WHAT THE EXERCISE ASKS – Report each line of the data that has "Festiwal" somewhere in it.
----- RECORD EXTRACTS
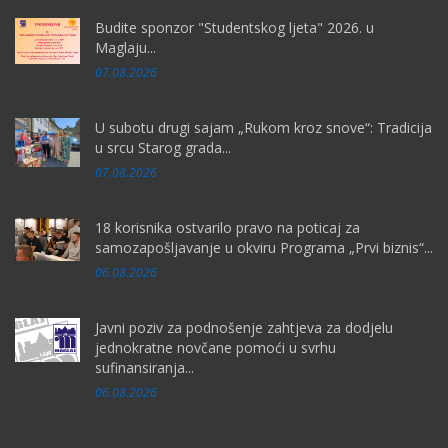
Budite sponzor "Studentskog ljeta" 2026. u
Maglaju...
07.08.2026
U subotu drugi sajam „Rukom kroz snove“: Tradicija
u srcu Starog grada...
07.08.2026
18 korisnika ostvarilo pravo na poticaj za
samozapošljavanje u okviru Programa „Prvi biznis“...
06.08.2026
Javni poziv za podnošenje zahtjeva za dodjelu
jednokratne novčane pomoći u svrhu
sufinansiranja...
06.08.2026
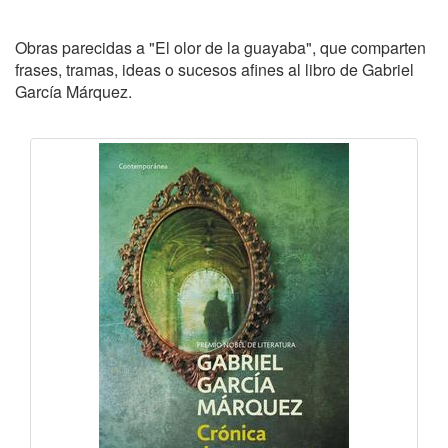
Obras parecidas a "El olor de la guayaba", que comparten
frases, tramas, ideas o sucesos afines al libro de Gabriel
García Márquez.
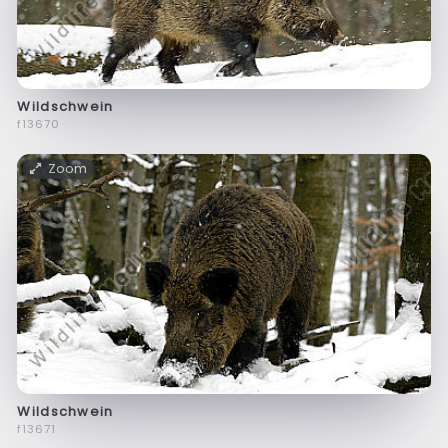
Wildschwein
f13670
Zoom
Wildschwein
f13671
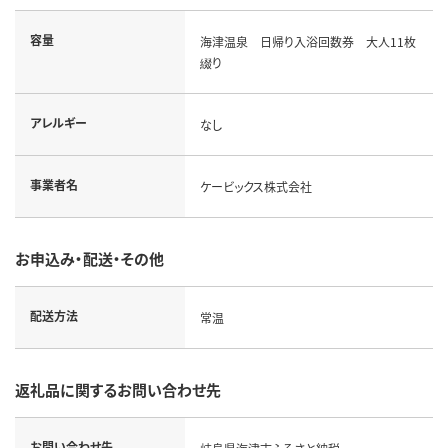
容量
海津温泉 日帰り入浴回数券 大人11枚
綴り
アレルギー
なし
事業者名
ケービックス株式会社
お申込み・配送・その他
配送方法
常温
返礼品に関するお問い合わせ先
お問い合わせ先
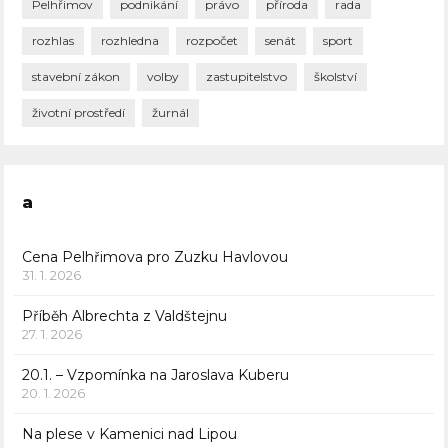
Pelhřimov
podnikání
právo
příroda
rada
rozhlas
rozhledna
rozpočet
senát
sport
stavební zákon
volby
zastupitelstvo
školství
životní prostředí
žurnál
a
Cena Pelhřimova pro Zuzku Havlovou
31. 1. 2026
Příběh Albrechta z Valdštejnu
27. 1. 2026
20.1. – Vzpomínka na Jaroslava Kuberu
20. 1. 2026
Na plese v Kamenici nad Lipou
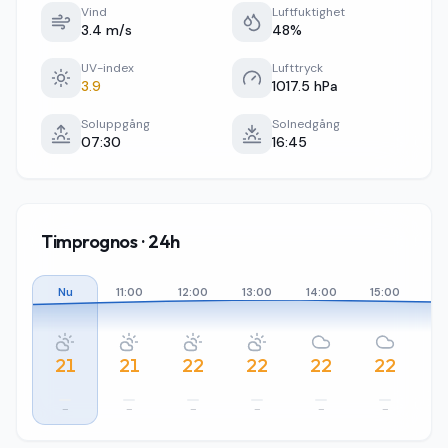
Vind
Luftfuktighet
3.4 m/s
48%
UV-index
Lufttryck
3.9
1017.5 hPa
Soluppgång
Solnedgång
07:30
16:45
Timprognos · 24h
Nu
11:00
12:00
13:00
14:00
15:00
16
21
21
22
22
22
22
–
–
–
–
–
–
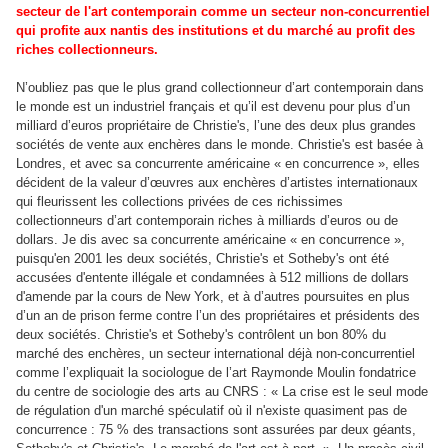
secteur de l'art contemporain comme un secteur non-concurrentiel
qui profite aux nantis des institutions et du marché au profit des
riches collectionneurs.
N’oubliez pas que le plus grand collectionneur d’art contemporain dans
le monde est un industriel français et qu’il est devenu pour plus d’un
milliard d’euros propriétaire de Christie's, l’une des deux plus grandes
sociétés de vente aux enchères dans le monde. Christie's est basée à
Londres, et avec sa concurrente américaine « en concurrence », elles
décident de la valeur d’œuvres aux enchères d’artistes internationaux
qui fleurissent les collections privées de ces richissimes
collectionneurs d’art contemporain riches à milliards d’euros ou de
dollars. Je dis avec sa concurrente américaine « en concurrence »,
puisqu'en 2001 les deux sociétés, Christie's et Sotheby's ont été
accusées d'entente illégale et condamnées à 512 millions de dollars
d'amende par la cours de New York, et à d’autres poursuites en plus
d’un an de prison ferme contre l’un des propriétaires et présidents des
deux sociétés. Christie's et Sotheby's contrôlent un bon 80% du
marché des enchères, un secteur international déjà non-concurrentiel
comme l’expliquait la sociologue de l’art Raymonde Moulin fondatrice
du centre de sociologie des arts au CNRS : « La crise est le seul mode
de régulation d'un marché spéculatif où il n'existe quasiment pas de
concurrence : 75 % des transactions sont assurées par deux géants,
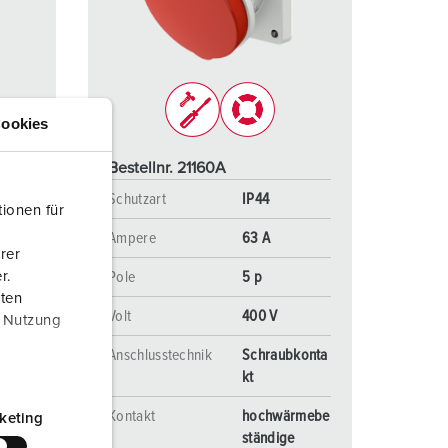
euerwehr und Katastrophenschutz
lossar
ür Kühlcontainer
ideos
amping
ookies
kte
M
Bestellnr. 21160A
eranstaltungstechnik
Schutzart
IP44
ionen für
Ampere
63 A
rer
Pole
5 p
r.
aten
Volt
400 V
r Nutzung
konta
Anschlusstechnik
Schraubkonta
kt
d
Kontakt
hochwärmebe
keting
ständige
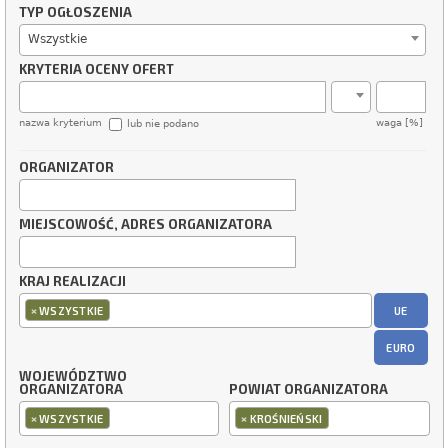
TYP OGŁOSZENIA
Wszystkie
KRYTERIA OCENY OFERT
nazwa kryterium
waga [%]
lub nie podano
ORGANIZATOR
MIEJSCOWOŚĆ, ADRES ORGANIZATORA
KRAJ REALIZACJI
×
UE
WSZYSTKIE
EURO
WOJEWÓDZTWO
ORGANIZATORA
POWIAT ORGANIZATORA
×
×
WSZYSTKIE
KROŚNIEŃSKI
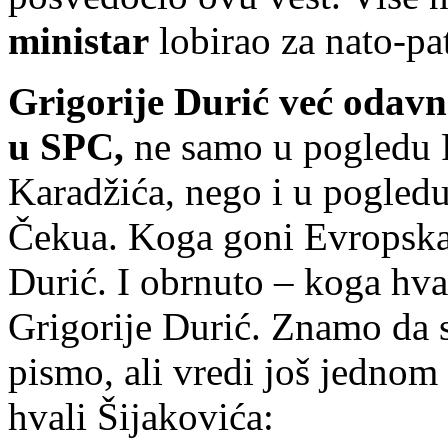
ministar
lobirao za nato-pat
Grigorije Durić već odavn
u SPC,
ne samo u pogledu 
Karadžića, nego i u pogled
Čekua. Koga goni Evropska 
Durić. I obrnuto – koga hva
Grigorije Durić. Znamo da s
pismo, ali vredi još jednom
hvali Šijakovića:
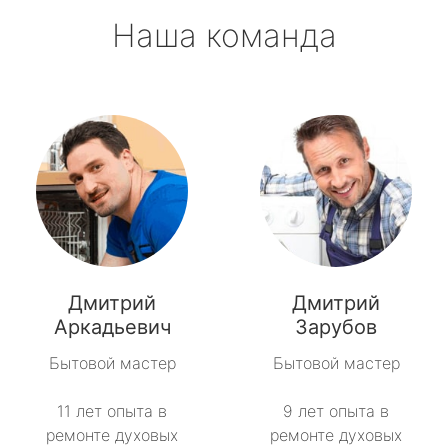
Наша команда
Дмитрий
Дмитрий
Аркадьевич
Зарубов
Бытовой мастер
Бытовой мастер
11 лет опыта в
9 лет опыта в
ремонте духовых
ремонте духовых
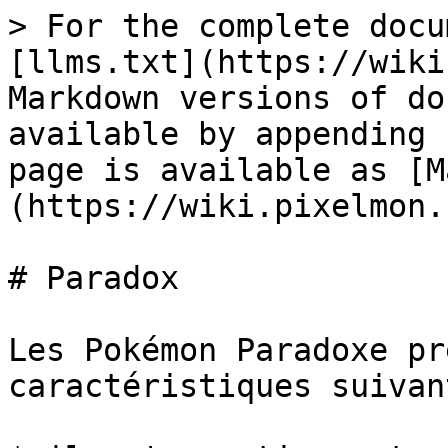
> For the complete docu
[llms.txt](https://wiki
Markdown versions of do
available by appending 
page is available as [M
(https://wiki.pixelmon.
# Paradox

Les Pokémon Paradoxe pr
caractéristiques suivan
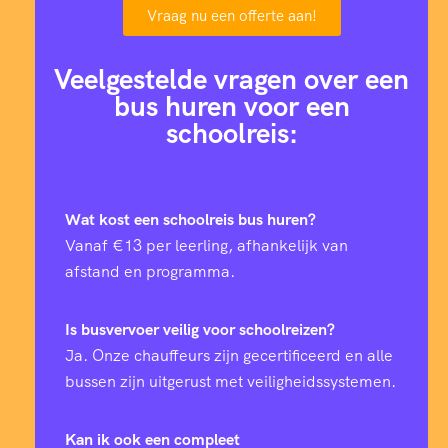
Vraag nu een offerte aan!
Veelgestelde vragen over een
bus huren voor een
schoolreis:
Wat kost een schoolreis bus huren?
Vanaf €13 per leerling, afhankelijk van
afstand en programma.
Is busvervoer veilig voor schoolreizen?
Ja. Onze chauffeurs zijn gecertificeerd en alle
bussen zijn uitgerust met veiligheidssystemen.
Kan ik ook een compleet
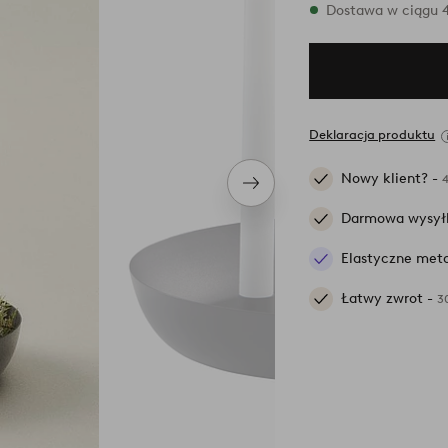
W magazynie
Dostawa w ciągu 4
Deklaracja produktu
Nowy klient? -
Następny
produkt
Darmowa wysył
Elastyczne meto
Łatwy zwrot -
3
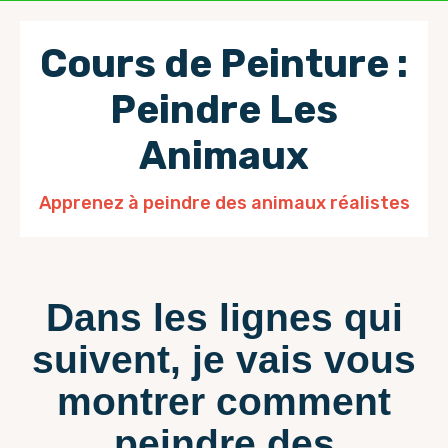
Cours de Peinture :
Peindre Les
Animaux
Apprenez à peindre des animaux réalistes
Dans les lignes qui
suivent, je vais vous
montrer comment
peindre des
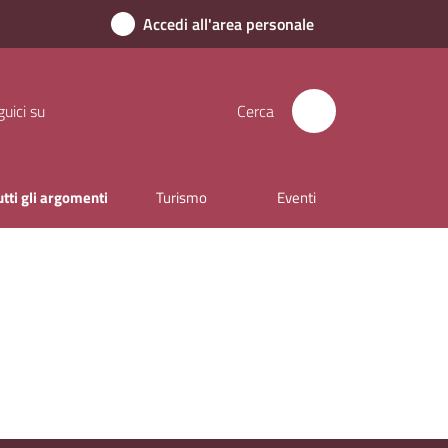
Accedi all'area personale
uici su
Cerca
utti gli argomenti
Turismo
Eventi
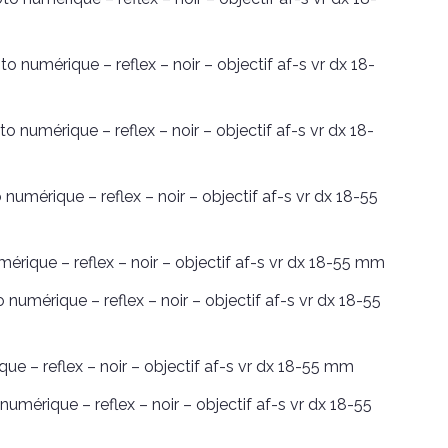
numérique – reflex – noir – objectif af-s vr dx 18-
numérique – reflex – noir – objectif af-s vr dx 18-
umérique – reflex – noir – objectif af-s vr dx 18-55
érique – reflex – noir – objectif af-s vr dx 18-55 mm
 numérique – reflex – noir – objectif af-s vr dx 18-55
ue – reflex – noir – objectif af-s vr dx 18-55 mm
mérique – reflex – noir – objectif af-s vr dx 18-55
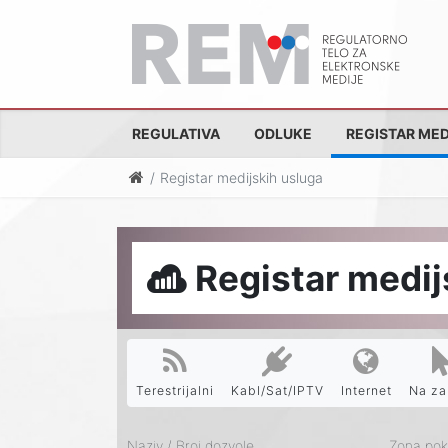
REGULATIVA
ODLUKE
REGISTAR MED
Registar medijskih usluga
Registar medij
Terestrijalni
Kabl/Sat/IPTV
Internet
Na za
Naziv / Broj dozvole
Zona pokr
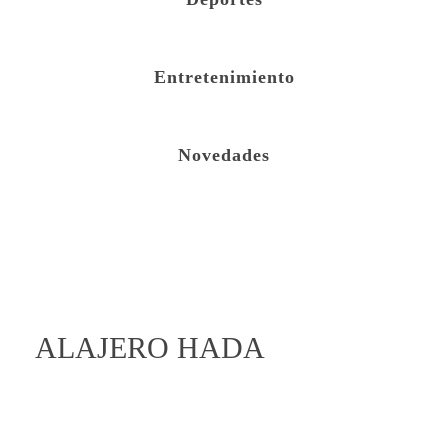
Entretenimiento
Novedades
open
ALAJERO HADA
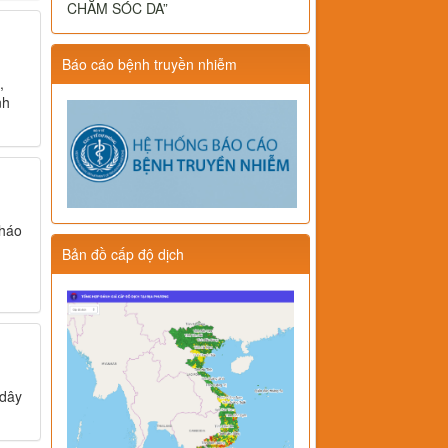
CHĂM SÓC DA”
Báo cáo bệnh truyền nhiễm
,
nh
tháo
Bản đồ cấp độ dịch
 dây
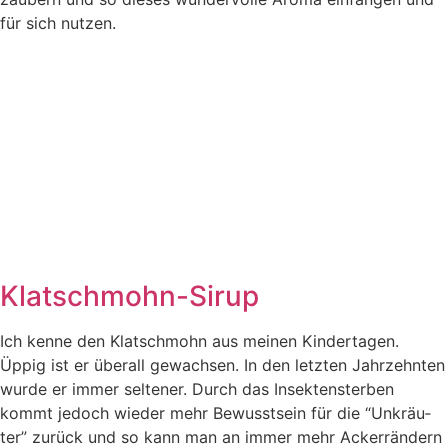
für sich nutzen.
Klatschmohn-Sirup
Ich ken­ne den Klatsch­mohn aus mei­nen Kin­der­ta­gen.
Üppig ist er über­all gewach­sen. In den letz­ten Jahr­zehn­ten
wur­de er immer sel­te­ner. Durch das Insek­ten­ster­ben
kommt jedoch wie­der mehr Bewusst­sein für die “Unkräu­
ter” zurück und so kann man an immer mehr Acker­rän­dern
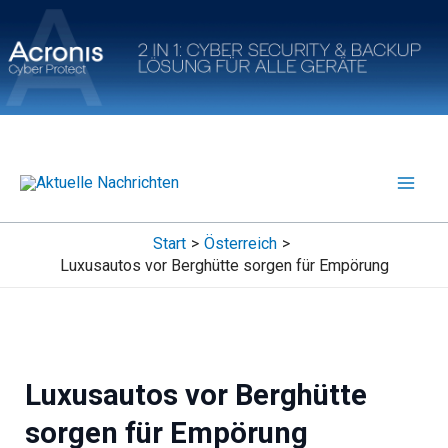
Zum
Inhalt
springen
Start
Österreich
Luxusautos vor Berghütte sorgen für Empörung
Luxusautos vor Berghütte
sorgen für Empörung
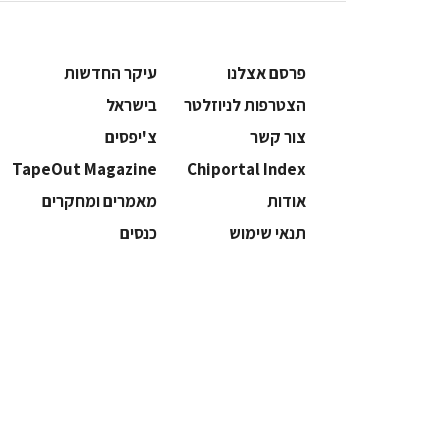
פרסם אצלנו
עיקר החדשות
הצטרפות לניוזלטר
בישראל
צור קשר
צ'יפסים
TapeOut Magazine
Chiportal Index
אודות
מאמרים ומחקרים
תנאי שימוש
כנסים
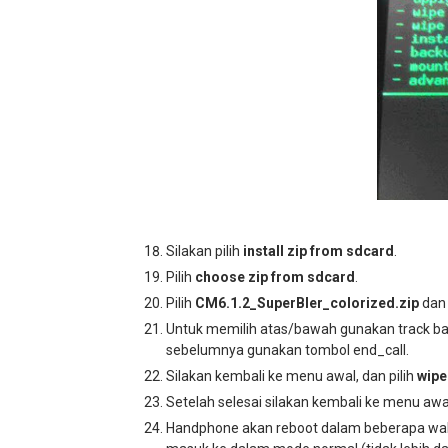
Silakan pilih
install zip from sdcard
.
Pilih
choose zip from sdcard
.
Pilih
CM6.1.2_SuperBler_colorized.zip
dan 
Untuk memilih atas/bawah gunakan track ball
sebelumnya gunakan tombol end_call.
Silakan kembali ke menu awal, dan pilih
wipe
Setelah selesai silakan kembali ke menu awal
Handphone akan reboot dalam beberapa wa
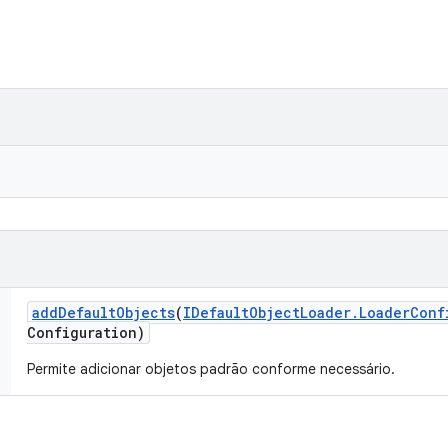
add
Default
Objects
(
IDefault
Object
Loader
.
Loader
Conf
Configuration)
Permite adicionar objetos padrão conforme necessário.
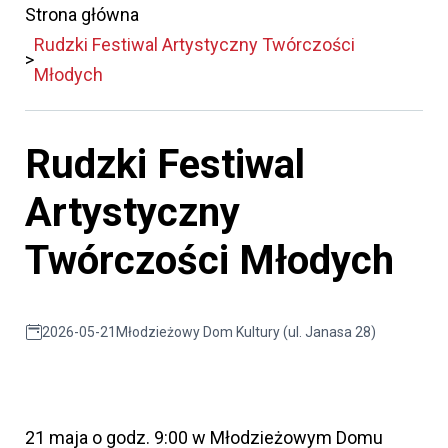
Strona główna
Rudzki Festiwal Artystyczny Twórczości
Młodych
Rudzki Festiwal
Artystyczny
Twórczości Młodych
2026-05-21
Młodzieżowy Dom Kultury (ul. Janasa 28)
21 maja o godz. 9:00 w Młodzieżowym Domu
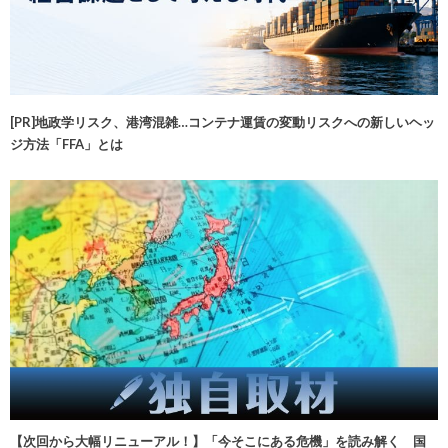
[PR]地政学リスク、港湾混雑…コンテナ運賃の変動リスクへの新しいヘッ
ジ方法「FFA」とは
【次回から大幅リニューアル！】「今そこにある危機」を読み解く 国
----------
THE COMPLETED TASK –
Rudzki Festiwal Artystyczny Twórczości
Rudzki Festiwal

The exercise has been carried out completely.